Altair se atrapalhou com os papéis, errou três cálculos e apertou o dedo mindinho na gaveta, roxeando-lhe a unha encravada. Dessa vez ele não mostrou os dentes bambos, mostrou os olhos azuis avermelhados e uma tosse seca, que ele tentava agarrar com a palma da mão direita, para não empestiar o ar da repartição.

A risadinha frívola de Dona Suelen fez Altair, no dia seguinte, comprar um punhal e gravar nele o nome de sua mãe.

Duas idéias transformavam as noites de Altair em tardes sufocantes de setembro: a boca que apodrecia sem nunca ter conhecido um beijo e ainda morar com a mãe.

Dona Marineide não queria ver o filho acabar como o pai e os tios, cacheiro-viajante e tuberculoso, ela vivia o ameaçando: - Se você não largar a bebida vou derramar óleo quente no seu ouvido!

Passado dois dias que a triste pergunta de misteriosa resposta havia sido feita, Altair fez algumas concessões. Vendeu os discos do Orlando Silva, aboliu a gravata azul e o paletó cinza, raspou o bigode falho e passou a andar de manga de camisa. Dona Marineide não reconhecia mais o filho e os Vicentinos começaram a sentir sua falta.

Já não sorria mais para Dona Suellen, apenas abanava a mão e a cerrava imediatamente, repousando-a no bolso da calça.

Às vezes coincidia de os dois irem para o ponto de ônibus juntos, ela pegava a condução primeiro do que ele, sem tempo para uma conversa mais demorada. Certa vez Altair quis elogiar o vestido azul decotado, o batom vermelho, o cabelo descolorido escovado, rasgar-lhe a roupa e rolarem no chão. O ônibus de Dona Suelen chegou primeiro. Foi pra casa acabou com uma garrafa de Cabernet e ouviu todos os discos do Orlando Silva.

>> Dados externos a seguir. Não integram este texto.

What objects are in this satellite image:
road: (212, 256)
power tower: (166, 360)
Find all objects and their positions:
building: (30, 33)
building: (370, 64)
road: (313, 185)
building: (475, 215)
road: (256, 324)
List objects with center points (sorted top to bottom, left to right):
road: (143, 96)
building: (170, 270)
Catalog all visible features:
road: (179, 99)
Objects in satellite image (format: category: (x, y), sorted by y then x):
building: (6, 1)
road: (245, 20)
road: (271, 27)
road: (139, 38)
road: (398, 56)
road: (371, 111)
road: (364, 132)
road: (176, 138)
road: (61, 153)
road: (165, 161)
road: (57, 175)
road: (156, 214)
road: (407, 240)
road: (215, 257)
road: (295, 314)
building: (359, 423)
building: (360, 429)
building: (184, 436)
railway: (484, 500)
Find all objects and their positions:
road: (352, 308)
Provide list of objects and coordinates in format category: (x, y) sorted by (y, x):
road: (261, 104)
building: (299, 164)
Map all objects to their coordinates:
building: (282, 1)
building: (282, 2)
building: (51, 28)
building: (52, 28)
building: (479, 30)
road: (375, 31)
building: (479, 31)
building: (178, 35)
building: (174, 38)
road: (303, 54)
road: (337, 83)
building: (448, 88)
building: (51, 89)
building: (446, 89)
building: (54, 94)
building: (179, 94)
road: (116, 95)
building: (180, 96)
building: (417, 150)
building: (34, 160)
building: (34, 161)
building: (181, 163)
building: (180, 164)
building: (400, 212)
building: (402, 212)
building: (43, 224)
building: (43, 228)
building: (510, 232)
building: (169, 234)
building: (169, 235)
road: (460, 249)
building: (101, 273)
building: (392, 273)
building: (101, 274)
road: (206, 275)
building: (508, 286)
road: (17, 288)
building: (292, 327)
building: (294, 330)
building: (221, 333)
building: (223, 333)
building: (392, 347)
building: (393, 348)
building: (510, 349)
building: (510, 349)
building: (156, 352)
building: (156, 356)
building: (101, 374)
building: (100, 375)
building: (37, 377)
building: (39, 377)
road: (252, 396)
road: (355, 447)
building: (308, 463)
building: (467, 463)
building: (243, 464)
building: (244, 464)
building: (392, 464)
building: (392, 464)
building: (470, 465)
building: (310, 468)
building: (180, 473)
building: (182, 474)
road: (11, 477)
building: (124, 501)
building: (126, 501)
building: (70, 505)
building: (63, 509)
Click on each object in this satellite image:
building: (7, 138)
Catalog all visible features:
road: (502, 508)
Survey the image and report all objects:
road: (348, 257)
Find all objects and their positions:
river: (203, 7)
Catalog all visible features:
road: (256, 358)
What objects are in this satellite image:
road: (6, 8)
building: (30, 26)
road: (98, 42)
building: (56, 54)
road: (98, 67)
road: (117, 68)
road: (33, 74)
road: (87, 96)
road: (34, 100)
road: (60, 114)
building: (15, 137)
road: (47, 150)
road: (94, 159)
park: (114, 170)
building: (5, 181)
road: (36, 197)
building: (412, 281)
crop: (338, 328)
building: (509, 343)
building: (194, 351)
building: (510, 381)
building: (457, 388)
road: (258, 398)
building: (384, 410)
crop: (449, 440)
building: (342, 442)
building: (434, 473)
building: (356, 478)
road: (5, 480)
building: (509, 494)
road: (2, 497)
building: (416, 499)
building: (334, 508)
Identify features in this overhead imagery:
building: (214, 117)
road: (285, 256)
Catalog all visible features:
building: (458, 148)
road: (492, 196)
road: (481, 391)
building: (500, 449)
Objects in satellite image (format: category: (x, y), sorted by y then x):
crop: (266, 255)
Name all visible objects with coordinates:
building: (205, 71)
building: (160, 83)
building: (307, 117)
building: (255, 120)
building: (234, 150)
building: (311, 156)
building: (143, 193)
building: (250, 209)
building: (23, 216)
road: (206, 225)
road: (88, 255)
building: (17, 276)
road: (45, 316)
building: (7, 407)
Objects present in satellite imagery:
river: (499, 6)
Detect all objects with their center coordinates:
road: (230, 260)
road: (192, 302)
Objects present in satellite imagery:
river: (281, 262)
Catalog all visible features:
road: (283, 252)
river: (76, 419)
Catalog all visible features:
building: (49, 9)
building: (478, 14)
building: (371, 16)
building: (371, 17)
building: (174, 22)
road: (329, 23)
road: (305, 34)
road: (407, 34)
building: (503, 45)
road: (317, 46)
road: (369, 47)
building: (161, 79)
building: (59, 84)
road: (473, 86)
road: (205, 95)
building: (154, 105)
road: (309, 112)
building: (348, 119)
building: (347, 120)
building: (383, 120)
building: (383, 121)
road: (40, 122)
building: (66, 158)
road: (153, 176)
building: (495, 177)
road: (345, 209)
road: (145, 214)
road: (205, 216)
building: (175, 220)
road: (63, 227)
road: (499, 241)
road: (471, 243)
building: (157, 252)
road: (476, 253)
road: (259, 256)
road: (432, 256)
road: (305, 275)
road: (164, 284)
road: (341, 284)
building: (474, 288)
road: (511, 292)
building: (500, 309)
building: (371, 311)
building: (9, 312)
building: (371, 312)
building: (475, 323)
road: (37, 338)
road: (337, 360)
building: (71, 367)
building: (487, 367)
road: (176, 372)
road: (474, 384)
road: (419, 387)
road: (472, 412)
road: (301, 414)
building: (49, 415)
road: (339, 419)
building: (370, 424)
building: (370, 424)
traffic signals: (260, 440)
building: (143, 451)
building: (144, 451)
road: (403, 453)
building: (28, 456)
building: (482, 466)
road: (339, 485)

Passada uma semana, dona Suelen foi de vestido vermelho e sapato preto, também carregava nas unhas e na boca carnuda a cor grená. Altair nem aceno de mão, levava o punhal no bolso direito. Nesse dia ele saiu mais cedo e esperou Dona Suelen atrás do ponto, agarrou-a por trás, tapou-lhe a boca e apunhalou-a trinta e cinco vezes. O punhal ficou enterrado no colo de Suelen, estirada no meio fio, com a boca aberta, um rosto pálido, um filete de sangue e uma interrogação no branco dos olhos.